# [Directive]
Please write out the lines below as a numbered list, skipping any blank lines and leaving the pictures out.

# [Recorded data]
** start **

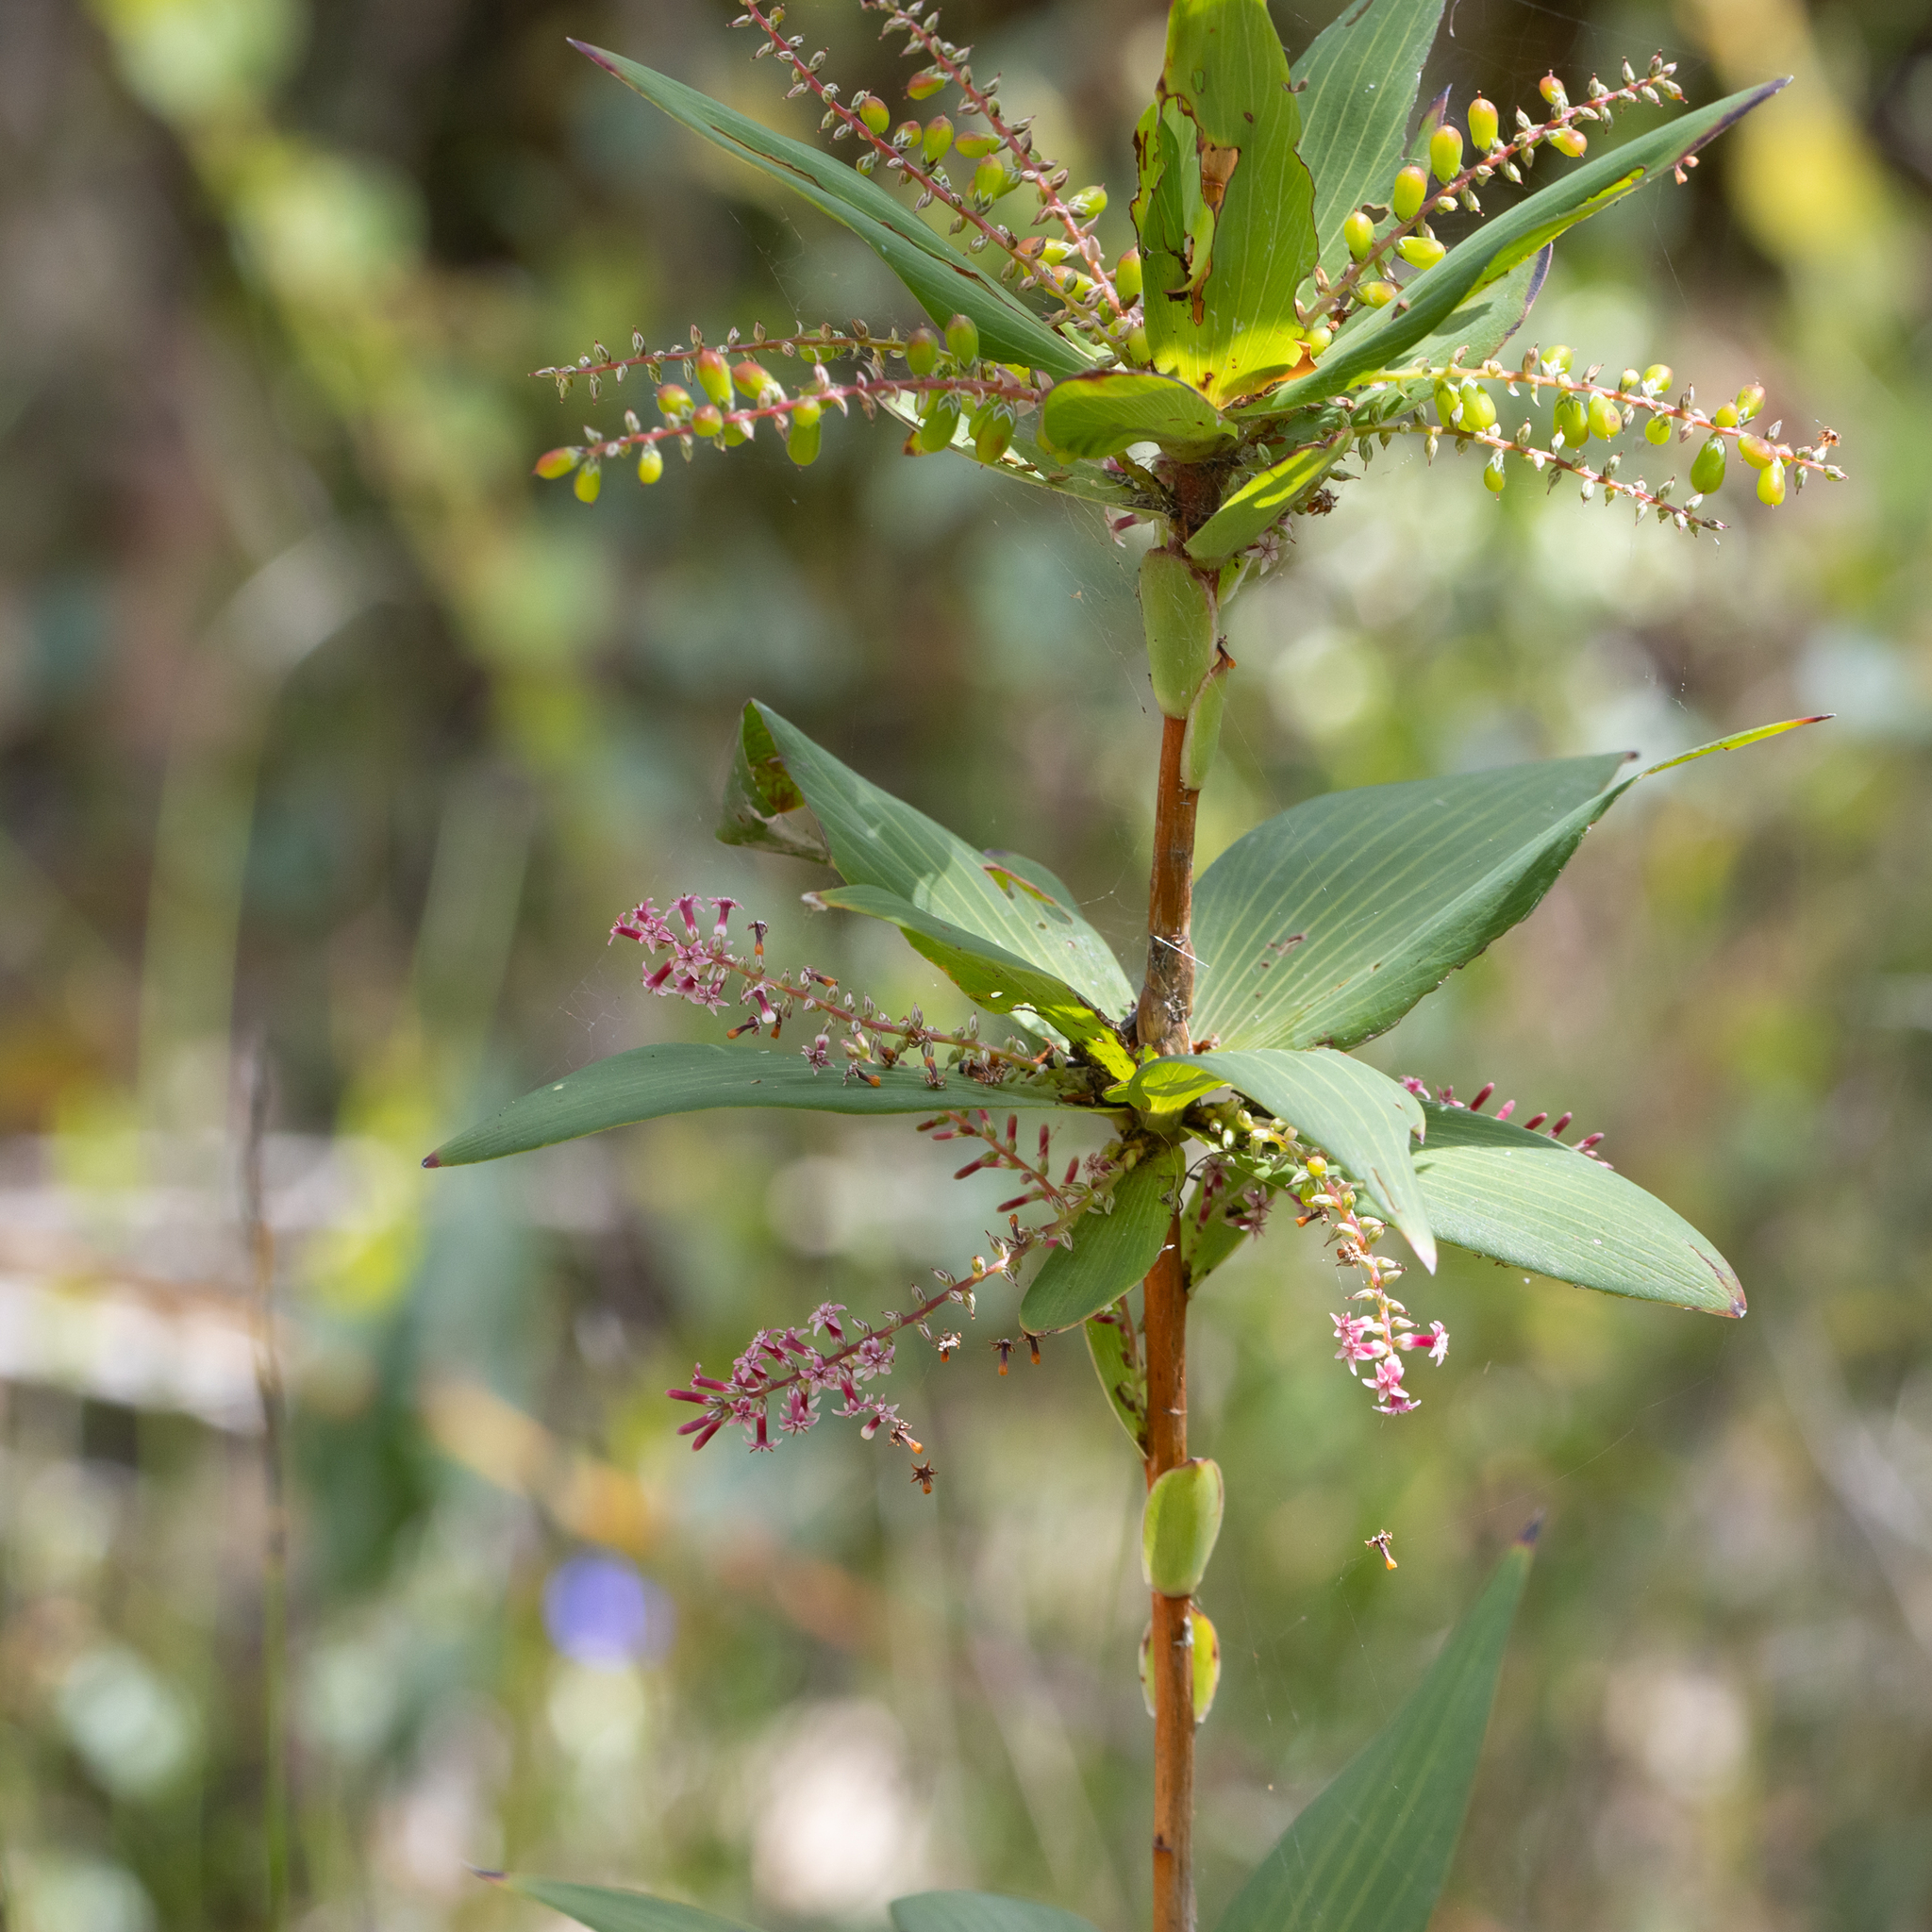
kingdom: Plantae
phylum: Tracheophyta
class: Magnoliopsida
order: Ericales
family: Ericaceae
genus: Leucopogon
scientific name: Leucopogon verticillatus
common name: Tasselshrub
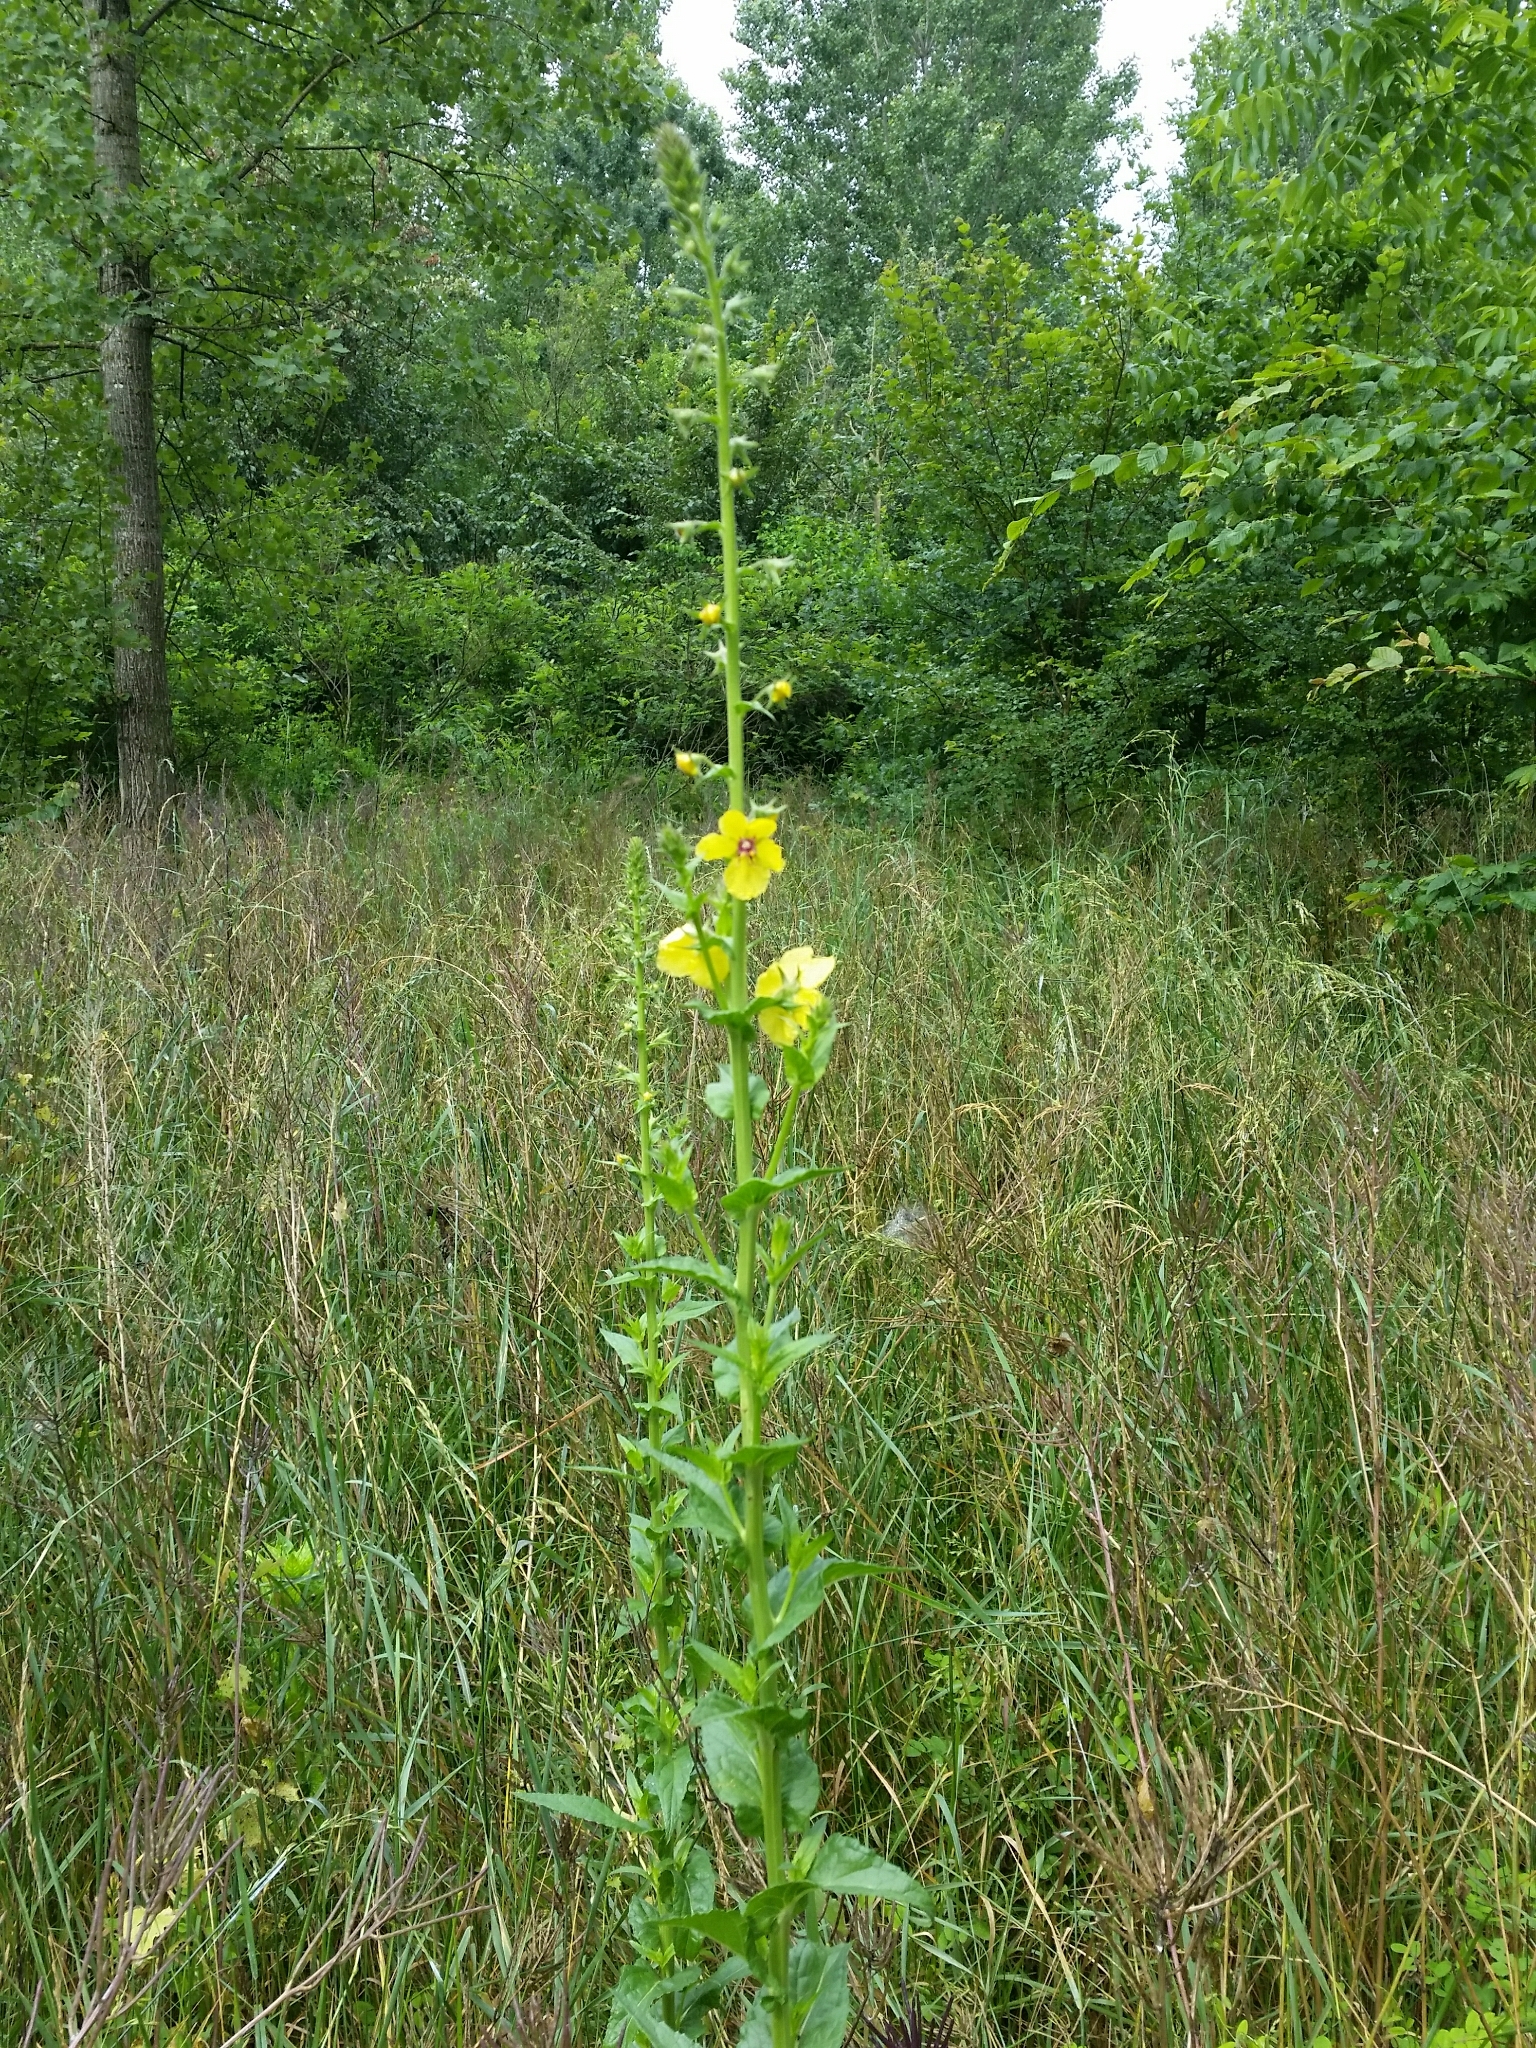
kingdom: Plantae
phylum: Tracheophyta
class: Magnoliopsida
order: Lamiales
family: Scrophulariaceae
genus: Verbascum
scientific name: Verbascum blattaria
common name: Moth mullein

** end **

# [Task output]
1. kingdom: Plantae
2. phylum: Tracheophyta
3. class: Magnoliopsida
4. order: Ericales
5. family: Ericaceae
6. genus: Leucopogon
7. scientific name: Leucopogon verticillatus
8. common name: Tasselshrub
9. kingdom: Plantae
10. phylum: Tracheophyta
11. class: Magnoliopsida
12. order: Lamiales
13. family: Scrophulariaceae
14. genus: Verbascum
15. scientific name: Verbascum blattaria
16. common name: Moth mullein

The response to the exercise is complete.